Clinical Value of the Change in the Serum Carcinoembryonic Antigen (CEA) Level after Curative Surgery in Colorectal Cancer.
- Author:
Young Hoon KIM
1
;
Byung Noe BAE
;
Ki Hwan KIM
;
Se hwan HAN
;
Hong Joo KIM
;
Young Duck KIM
;
Hong Yong KIM
Author Information
1. Department of Surgery, Inje University Sanggye Paik Hospital, Korea. bnbae@dreamwiz.com
- Publication Type:Original Article
- Keywords:
Carcinoembryonic antigen/blood;
Colorectal neoplasms;
Tumor markers;
Biological
- MeSH:
Carcinoembryonic Antigen*;
Colorectal Neoplasms*;
Humans;
Lymph Nodes;
Neoplasm Metastasis;
Prognosis;
Recurrence;
Retrospective Studies;
Survival Rate;
Biomarkers, Tumor
- From:Journal of the Korean Society of Coloproctology
2003;19(6):372-378
- CountryRepublic of Korea
- Language:Korean
-
Abstract:
PURPOSE: This retrospective study was designed to evaluate the clinical value of changes in the serum carcinoembryonic antigen (CEA) level after curative surgery in colorectal cancer patients. METHODS: The clinical value of preoperative serum CEA and dCEA (postoperative 7-day CEA/preoperative CEA) in 115 patients with colorectal cancer, who underwent curative surgery at our Department of General Surgery from 1994 to 1997, was investigated.
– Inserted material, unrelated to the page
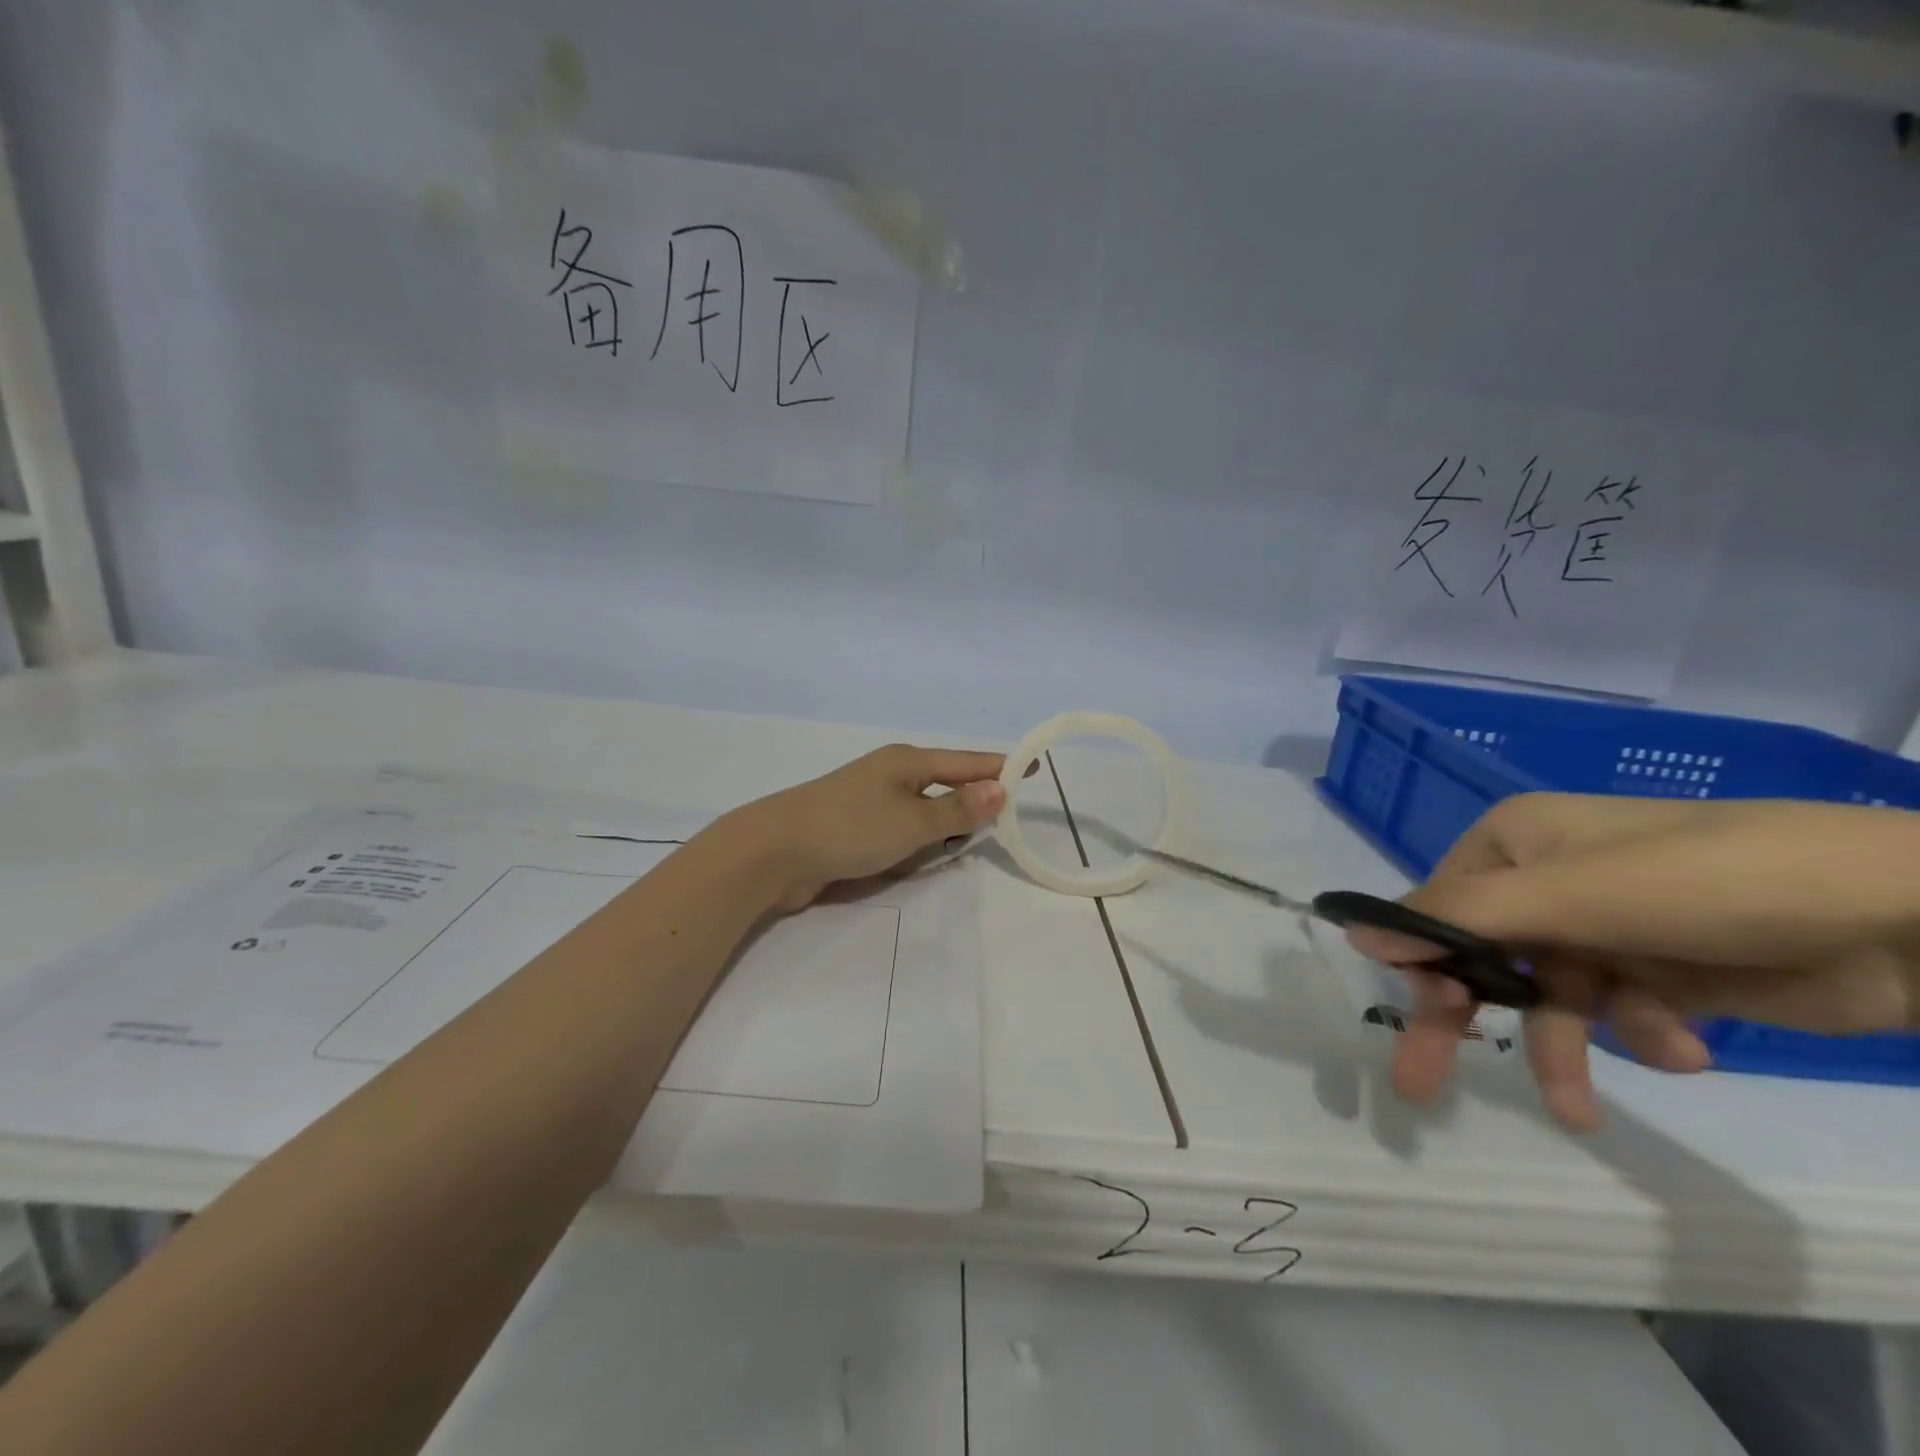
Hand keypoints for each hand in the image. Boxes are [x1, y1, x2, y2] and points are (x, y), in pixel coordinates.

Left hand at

RESULTS: The preoperative CEA level was significantly associated with histologic differentiation (P=0.035) and reccurence (P=0.044), but not gender, tumor size, lymph node metastases, Duke's stage, and vascular invasion. dCEA was significantly associated with lymph-node metastases (P=0.017), histologic differentiation (P=0.024), Duke's stage (P=0.021), recurrence (P=0.008), and survival rate (P=0.0379). Especially, in the abnormal preoperative CEA level (>5 ng/mL) group, if dCEA was more than 0.5, these patients had a very poor prognosis (P=0.0003). CONCLUSIONS: dCEA was associated with more clinicopathologic prognostic factors than preoperative CEA, especially with survival rate. Therefore, we expect dCEA to be a more useful tool for predicting patient outcome.